▶ _ЧТО НУЖНО СДЕЛАТЬ_
Извлеките из фрагмента текста о Шишкове дословно всё, начиная со слов «В ноябре 1942» и вплоть до слов «в звании капитана.».

▶ _ФРАГМЕНТ ТЕКСТА_
§

В1941 году он с отличием окончил среднюю школу и в июле того же года в связи с началом Великой Отечественной войны эвакуировался в город Зеленодольск Татарской АССР, где работал на оборонном заводе. В мае 1942 года, задолго до своего совершеннолетия, он поступает в Ленинградское военно-пехотное училище.
В ноябре 1942 года выпускников вливают в состав 19-й Гвардейской дивизии. В ноябре Шишков принял первый бой, командуя взводом противотанковых ружей (ПТР). 4 января 1943 года, отражая массированную танковую атаку противника, взвод погибает. В этом бою Шишков был контужен, получил четыре пулевых и осколочных ранения и попал в плен.
С января 1943-го по март 1945-го он проходит через концлагеря Городок, Каунас, Дахау, работает на железорудных копях Тиканье во Франции. Совершил два побега: в августе 1944 года был пойман, а в марте 1945-го ему удалось выйти к союзным войскам. В мае 1945 года Шишков был передан советской стороне и после проверки зачислен в 55-й Белостокский полк Рогачевской дивизии. Был уволен из армии в запас в 1946 году в звании капитана.
Мой дед периодически выступал с воспоминаниями о войне. Хотя не исполнилась мечта его юности стать литератором, он написал значительное количество литературных произведений в прозе и в стихах, активно занимался политической публицистикой.
В нашей семье было не принято много говорить о войне, о тех ужасах, которые пережил Владимир Иванович. Но произведения, написанные дедом, приоткрывали завесу. Особенно мне запомнился один рассказ, в котором он описывает историю, услышанную им во Франции, во время работ в концлагерных шахтах. Рассказ называется «Красные маки Марыси». Вот этот рассказ, мне посвященный.

§

▶ _ИСХОДНЫЕ ДАННЫЕ_
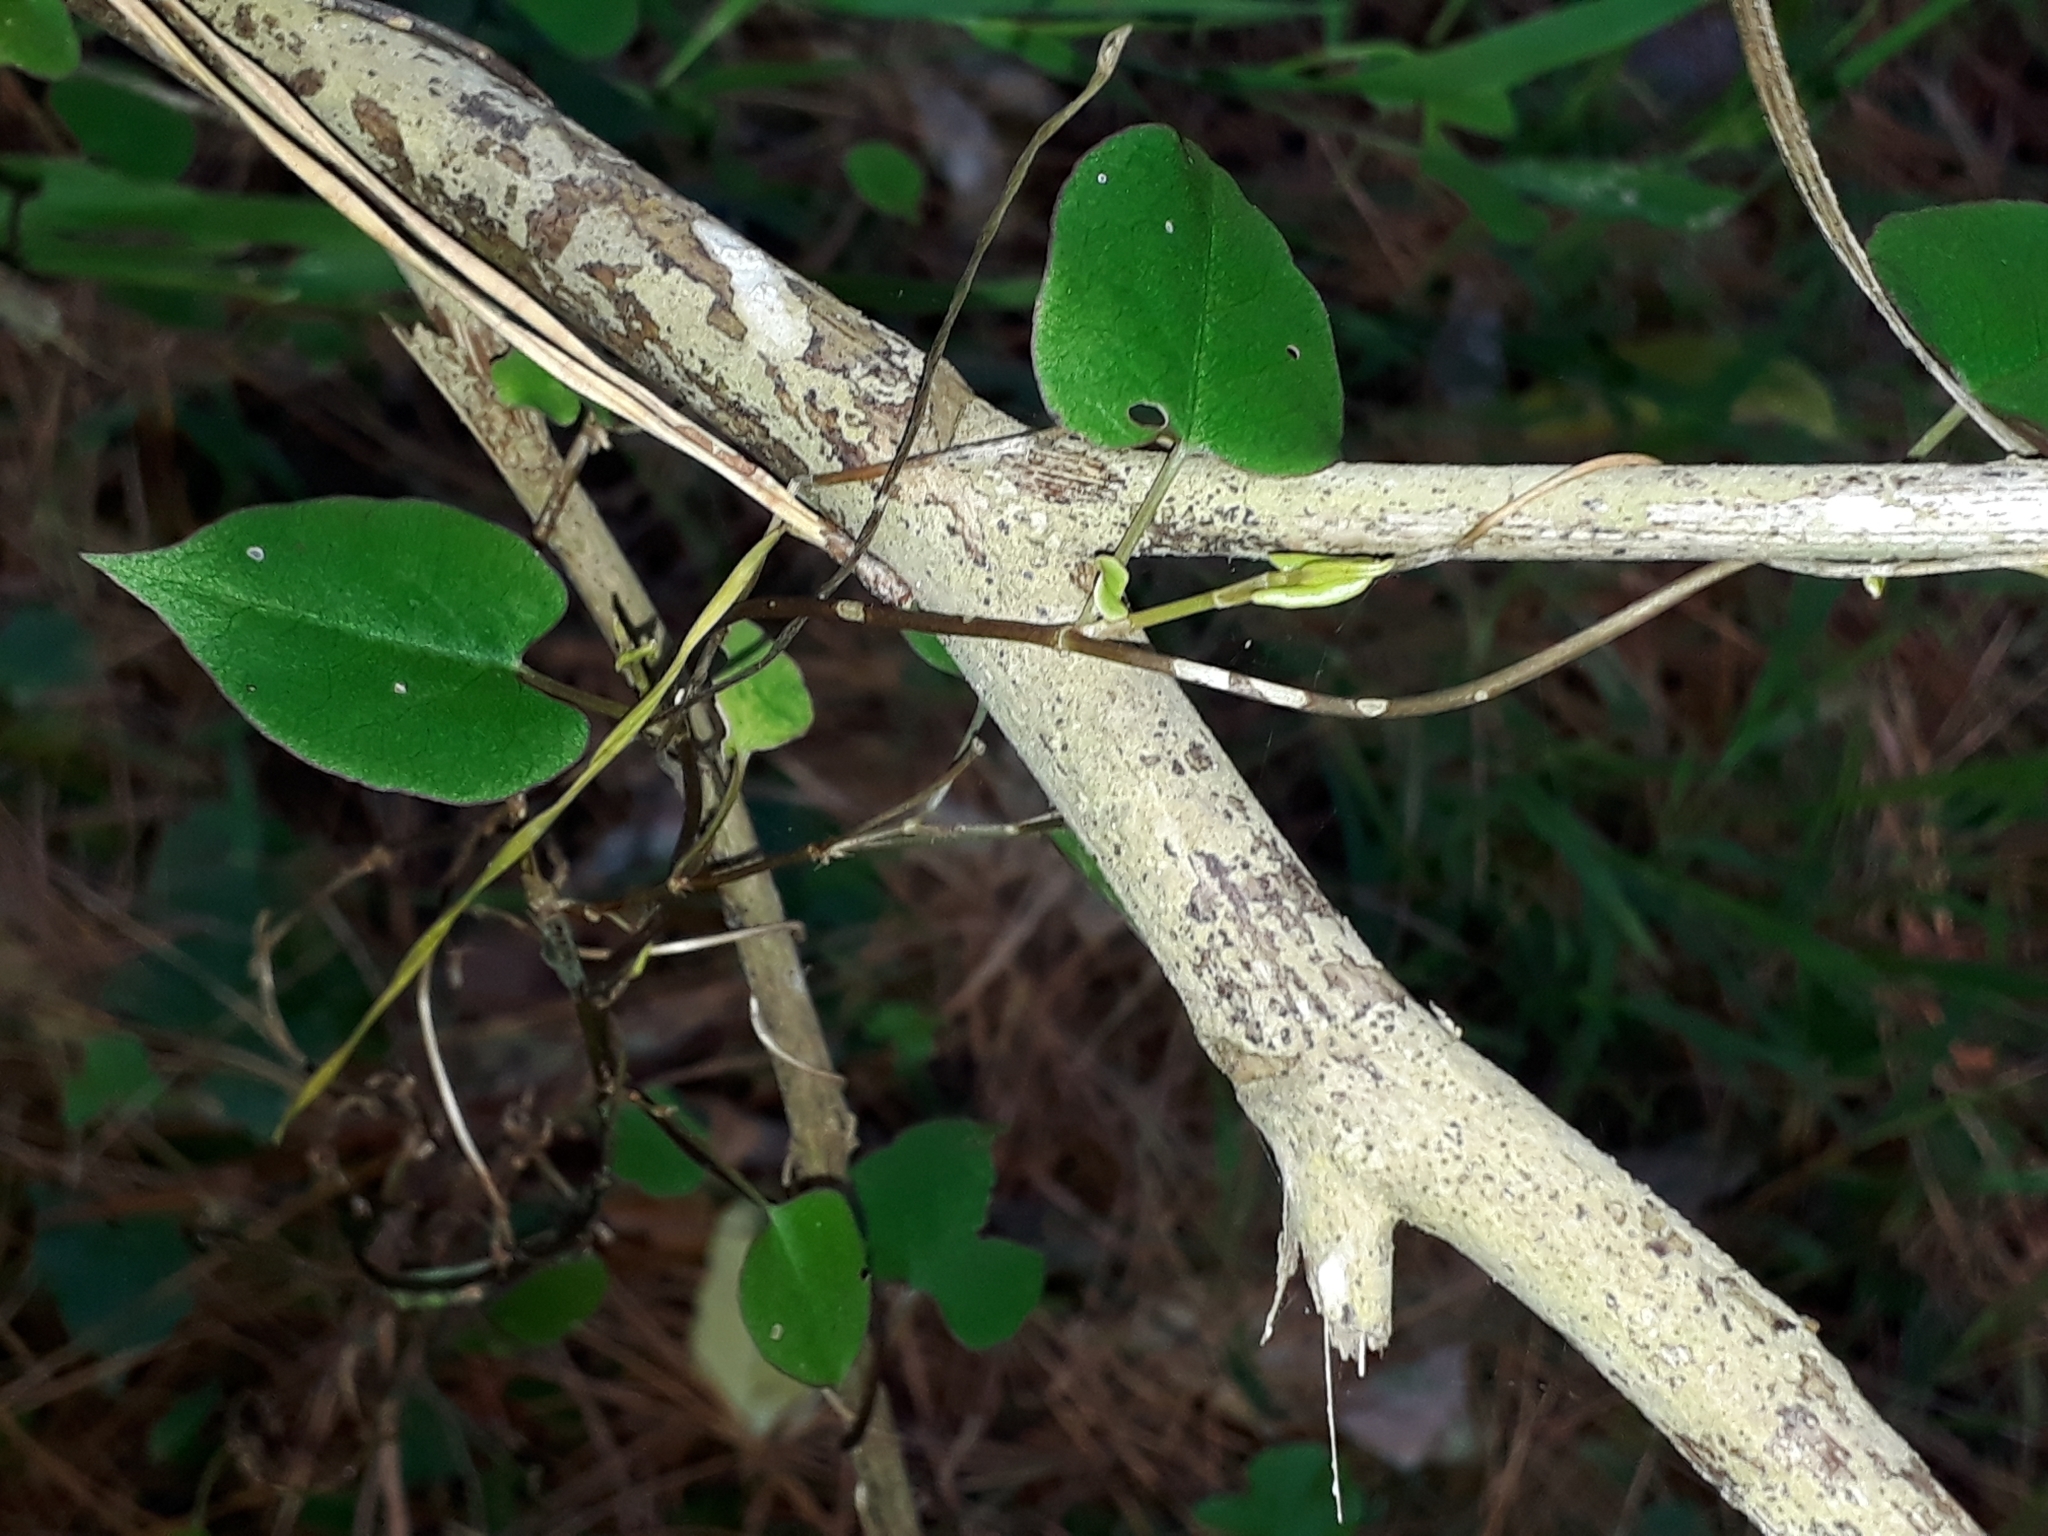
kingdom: Plantae
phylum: Tracheophyta
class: Magnoliopsida
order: Caryophyllales
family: Polygonaceae
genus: Muehlenbeckia
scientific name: Muehlenbeckia australis
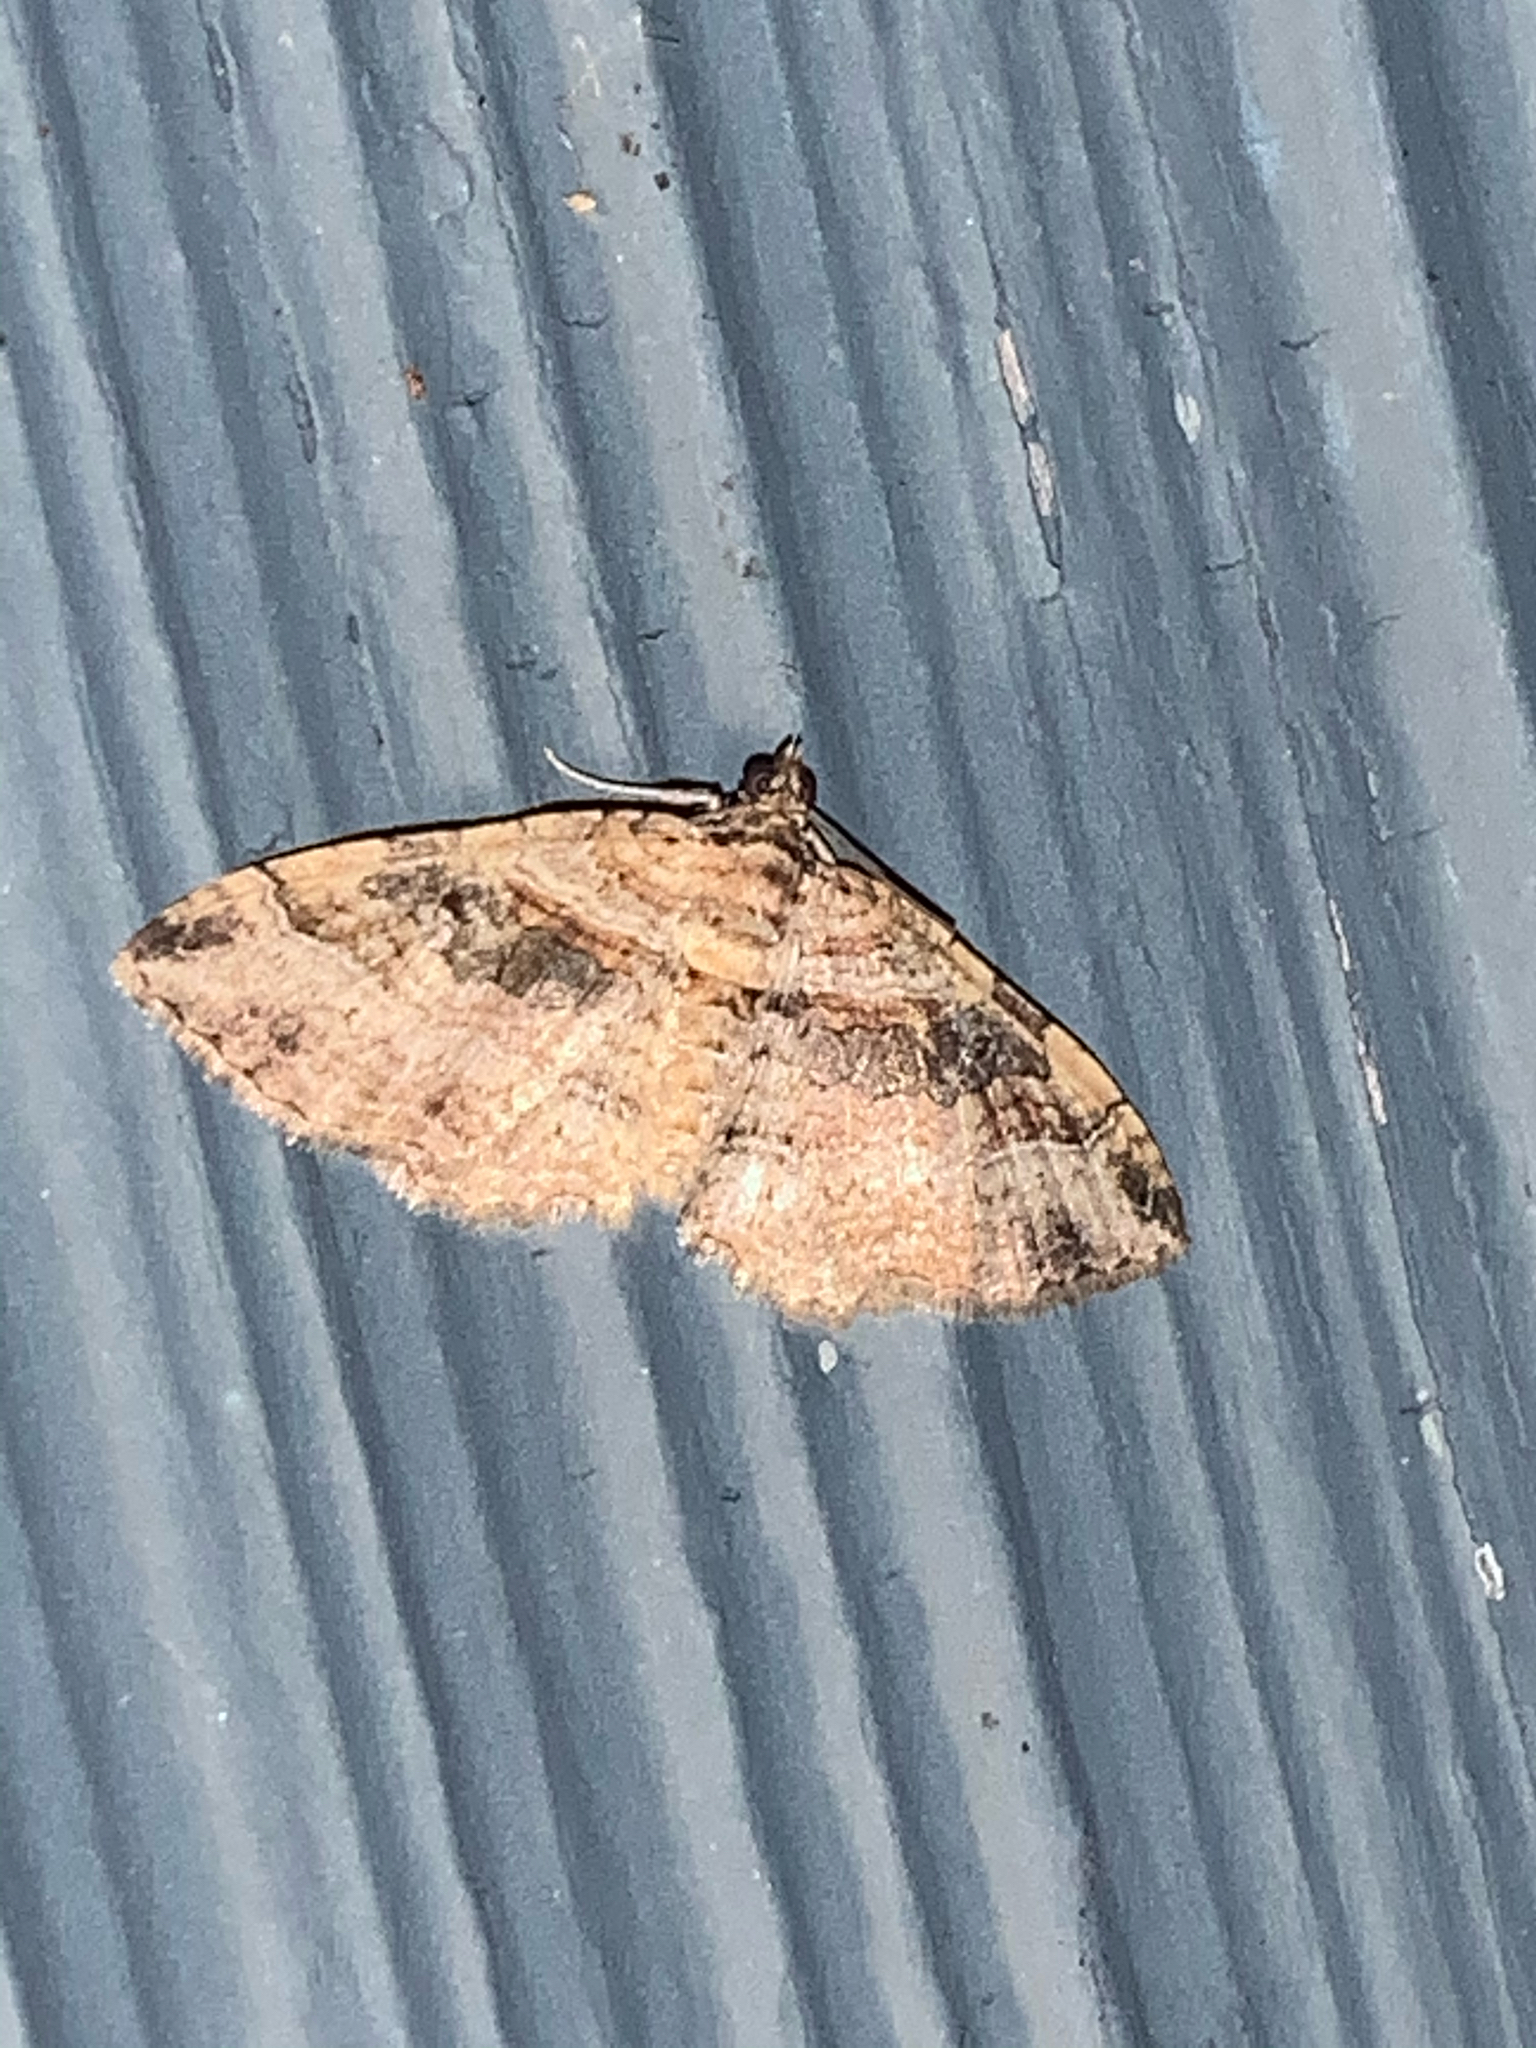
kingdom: Animalia
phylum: Arthropoda
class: Insecta
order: Lepidoptera
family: Geometridae
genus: Costaconvexa
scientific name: Costaconvexa centrostrigaria
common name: Bent-line carpet
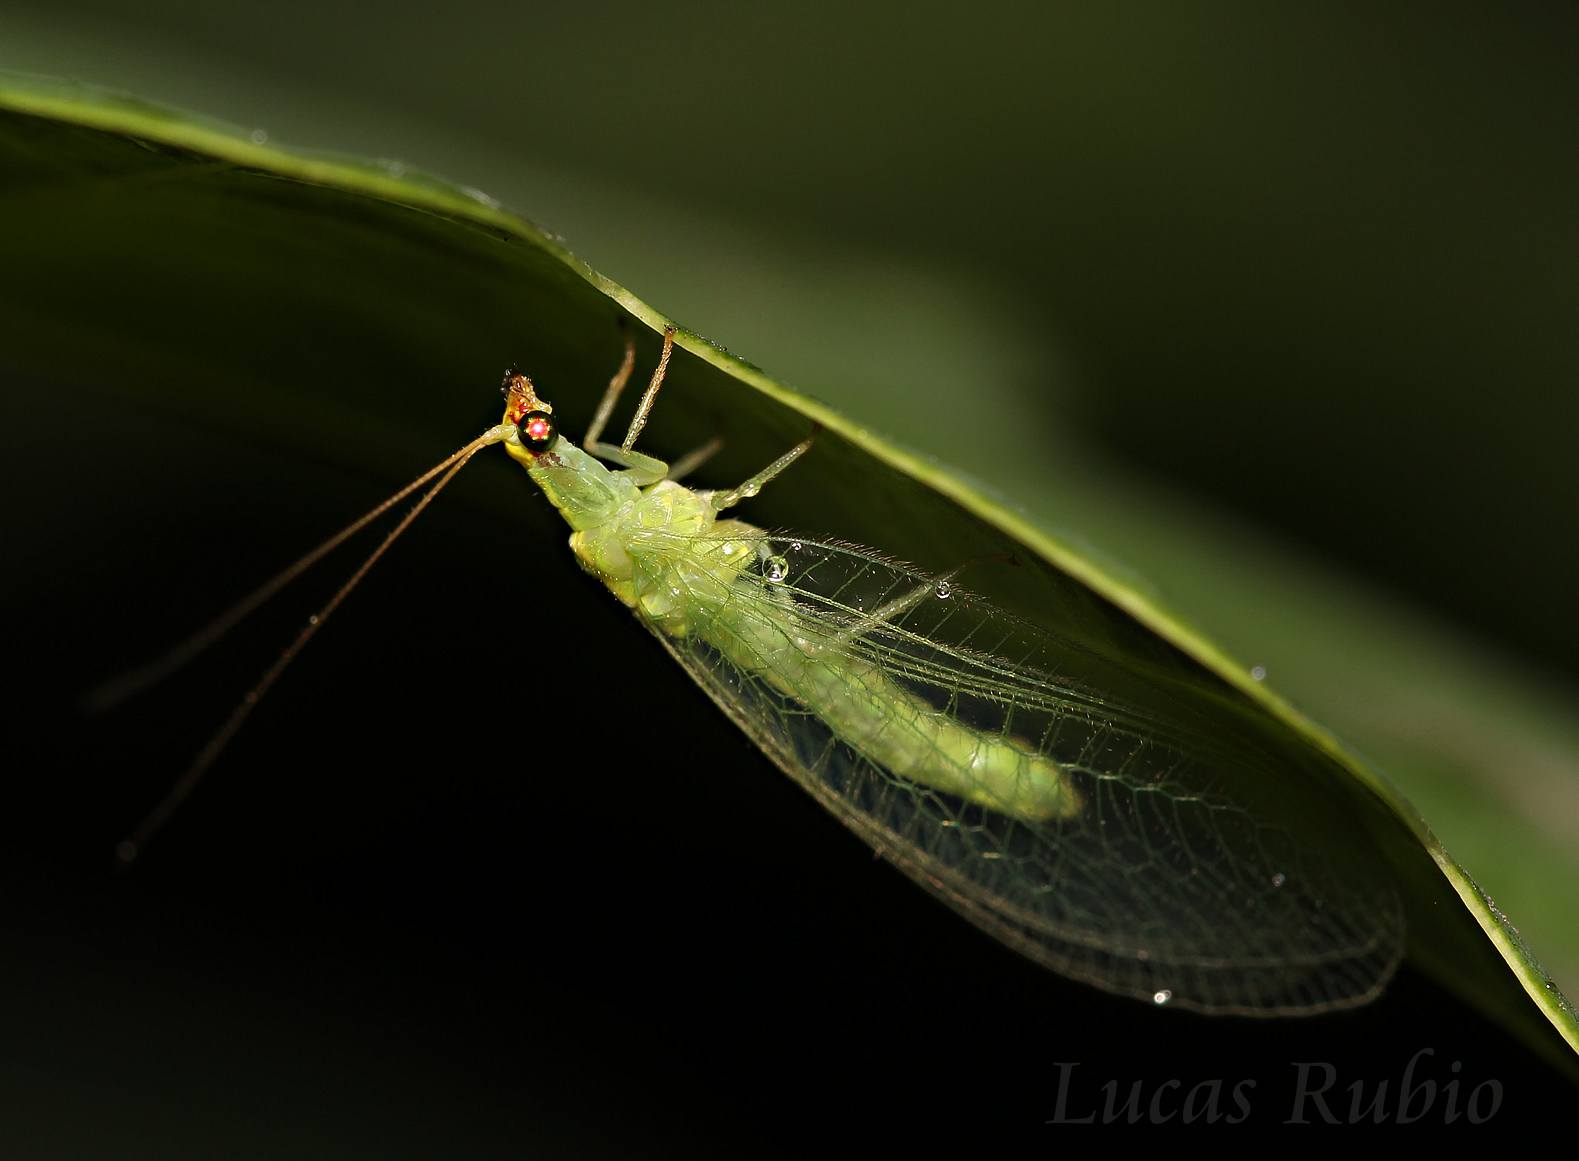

§

▶ _РЕЗУЛЬТАТ ВЫПОЛНЕНИЯ_
В ноябре 1942 года выпускников вливают в состав 19-й Гвардейской дивизии. В ноябре Шишков принял первый бой, командуя взводом противотанковых ружей (ПТР). 4 января 1943 года, отражая массированную танковую атаку противника, взвод погибает. В этом бою Шишков был контужен, получил четыре пулевых и осколочных ранения и попал в плен.
С января 1943-го по март 1945-го он проходит через концлагеря Городок, Каунас, Дахау, работает на железорудных копях Тиканье во Франции. Совершил два побега: в августе 1944 года был пойман, а в марте 1945-го ему удалось выйти к союзным войскам. В мае 1945 года Шишков был передан советской стороне и после проверки зачислен в 55-й Белостокский полк Рогачевской дивизии. Был уволен из армии в запас в 1946 году в звании капитана.